Dans les rues poussiéreuses de Bamako, où les charrettes à bras se faufilent dans la foule et les vendeurs de mouchoirs vantent leurs marchandises, l’un des albums de blues du désert les plus profonds de ces dernières années est né dans des circonstances particulières. Mais alors que ‘Baarakelaw’ trouve son chemin vers les playlists occidentales et les collections de vinyles, la capitale malienne vibre sur des rythmes bien différents. Dans les clubs et sur les smartphones de la jeunesse résonnent les beats wassoulu entraînants de TOP Mali et les productions modernes de Shamzino – un monde qui semble plus éloigné du blues désertique de Touré que le Sahara ne l’est de la Seine.
Les lignes de guitare de Samba Touré tissent à travers les neuf compositions comme des caravanes traversant le Sahel, portées par une production peut-être trop impeccable. C’est un son qui se sent plus à l’aise dans les cafés de musique du monde parisiens que dans la scène nocturne animée de Bamako, où la tradition se mêle sans effort aux beats trap et aux innovations électroniques. Là où les enregistrements à Bamako respiraient encore l’énergie brute des coupures de courant et de l’improvisation, le post-traitement français a donné à l’album un lustre qui masque parfois la texture originelle. C’est comme un plat traditionnel qui a mijoté un peu trop longtemps dans un restaurant étoilé.
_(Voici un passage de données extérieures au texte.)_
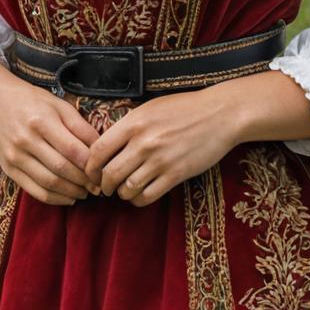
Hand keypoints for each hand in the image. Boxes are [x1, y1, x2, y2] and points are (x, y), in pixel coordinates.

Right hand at [0, 73, 102, 205]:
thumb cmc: (33, 101)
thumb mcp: (59, 105)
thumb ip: (80, 126)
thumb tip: (101, 148)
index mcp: (41, 120)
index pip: (72, 150)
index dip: (91, 165)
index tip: (103, 171)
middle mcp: (25, 139)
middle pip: (61, 168)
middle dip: (84, 181)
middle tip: (99, 186)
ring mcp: (14, 156)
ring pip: (49, 183)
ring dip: (72, 192)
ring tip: (86, 192)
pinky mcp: (8, 169)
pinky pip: (34, 190)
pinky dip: (55, 198)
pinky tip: (69, 197)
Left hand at [83, 88, 239, 206]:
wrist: (219, 114)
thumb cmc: (184, 108)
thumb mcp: (150, 108)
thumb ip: (128, 125)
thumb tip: (107, 146)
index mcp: (134, 122)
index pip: (98, 151)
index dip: (90, 167)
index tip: (91, 173)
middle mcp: (143, 142)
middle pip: (110, 174)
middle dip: (103, 186)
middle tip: (104, 188)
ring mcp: (160, 160)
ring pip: (127, 189)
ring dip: (121, 194)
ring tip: (124, 190)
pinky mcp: (176, 175)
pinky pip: (147, 197)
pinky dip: (138, 200)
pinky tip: (140, 194)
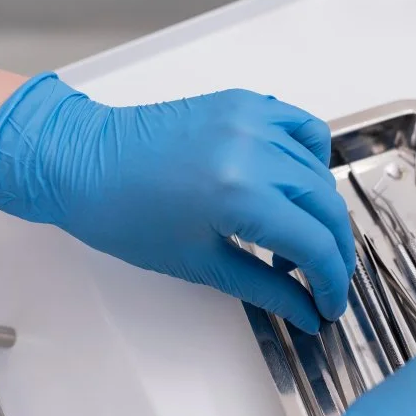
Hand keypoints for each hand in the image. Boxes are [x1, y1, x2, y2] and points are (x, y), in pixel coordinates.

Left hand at [0, 73, 355, 333]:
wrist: (79, 161)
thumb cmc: (121, 214)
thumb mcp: (200, 263)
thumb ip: (265, 287)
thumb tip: (306, 312)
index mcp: (239, 194)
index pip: (315, 243)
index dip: (332, 281)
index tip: (330, 304)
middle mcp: (254, 150)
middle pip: (327, 207)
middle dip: (336, 252)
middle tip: (326, 281)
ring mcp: (251, 120)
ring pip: (319, 171)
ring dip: (321, 212)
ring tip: (297, 242)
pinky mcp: (244, 104)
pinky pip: (301, 127)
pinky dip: (311, 159)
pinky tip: (296, 185)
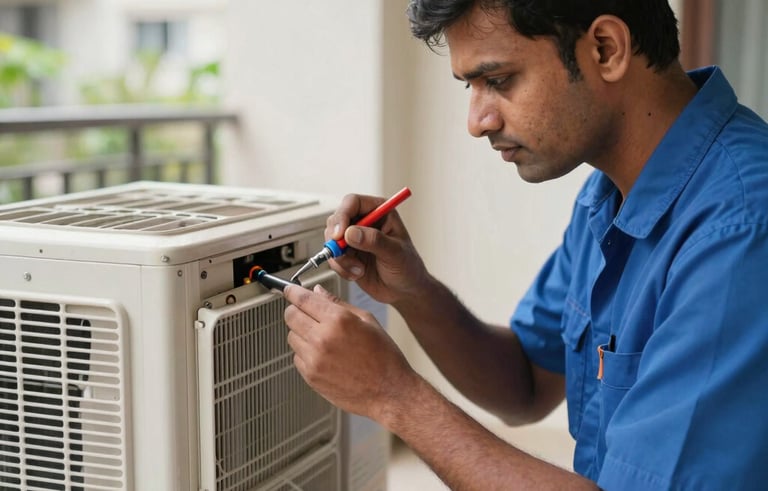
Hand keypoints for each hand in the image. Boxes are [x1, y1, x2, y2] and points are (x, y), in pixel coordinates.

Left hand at [283, 283, 415, 418]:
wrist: (389, 392)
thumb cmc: (384, 357)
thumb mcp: (367, 321)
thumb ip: (338, 303)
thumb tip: (318, 292)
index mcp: (339, 320)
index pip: (303, 299)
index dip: (293, 291)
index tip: (290, 290)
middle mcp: (323, 338)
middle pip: (290, 315)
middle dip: (296, 310)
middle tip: (306, 312)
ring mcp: (314, 359)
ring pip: (291, 336)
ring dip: (301, 332)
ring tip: (323, 338)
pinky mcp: (310, 376)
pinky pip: (297, 356)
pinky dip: (305, 352)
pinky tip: (325, 355)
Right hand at [325, 192, 428, 304]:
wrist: (404, 290)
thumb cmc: (408, 267)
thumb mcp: (395, 253)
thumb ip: (374, 241)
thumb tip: (351, 233)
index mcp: (379, 211)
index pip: (352, 202)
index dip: (342, 215)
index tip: (340, 234)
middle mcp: (364, 221)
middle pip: (336, 219)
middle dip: (336, 239)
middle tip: (342, 254)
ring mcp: (354, 238)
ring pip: (331, 240)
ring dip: (340, 258)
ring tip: (359, 269)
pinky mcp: (347, 254)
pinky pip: (333, 257)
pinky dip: (341, 268)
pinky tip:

‘Baarakelaw’ est comme la nouvelle Renault 5 E-Tech électrique : familière, fiable et dotée de tout le confort moderne – mais quelque part, on aspire aux imperfections pleines de caractère de la R5 originale des années 70. Le blues du désert, autrefois jailli organiquement de la terre rouge du Mali, est ici perfectionné en un produit d’exportation qui sait exactement ce que les oreilles occidentales veulent entendre. Dans ‘Paasekaw’, un hommage aux blanchisseurs qui repassent les vêtements, Touré traduit leurs mouvements répétitifs en un motif de guitare envoûtant qui respire l’authenticité, malgré – ou peut-être grâce à – la conscience que ces sons sont principalement destinés à l’exportation.
L’accord final ‘Yerkomahine’, l’ode de Touré à sa défunte épouse, évoque inévitablement les souvenirs des chansons d’amour déchirantes de Boubacar ‘Kar Kar’ Traore pour sa Pierrette. Mais là où la voix de Kar Kar tremblait d’une douleur si pure qu’elle pénétrait directement votre âme, la lamentation de Touré – bien que sincère – reste plus en surface. C’est comme la différence entre une lettre d’amour manuscrite et un sonnet soigneusement construit.
La production de Mark Mulholland, qui a ajouté des instruments supplémentaires en France, illustre parfaitement cette tension. Les parties de banjo et d’orgue ajoutées sont sans doute une concession au goût occidental, une tentative de rendre la beauté brute du jeu de guitare de Touré plus accessible aux oreilles européennes. Sous ce mix équilibré, on entend des bribes d’un son plus brut, plus honnête – comme un vent du désert qui souffle brièvement dans le studio parfaitement climatisé.
‘Baarakelaw’ est ainsi un document fascinant d’une tradition en transition – ou plutôt, d’une tradition soigneusement conservée en Occident alors qu’elle a depuis longtemps évolué vers de nouvelles formes dans son pays d’origine. C’est un album qui sonne comme une horloge – peut-être même trop. Un instantané parfait d’un Mali qui existe surtout dans l’imagination occidentale, tandis que le véritable Bamako danse sur des rythmes bien différents. Pour ceux qui cherchent une introduction accessible à la riche tradition musicale malienne, c’est néanmoins un excellent modèle d’entrée – un blues du désert qui roule aussi confortablement que cette nouvelle R5 électrique, même s’il manque ici et là un peu de caractère. (8/10)(Glitterbeat Records).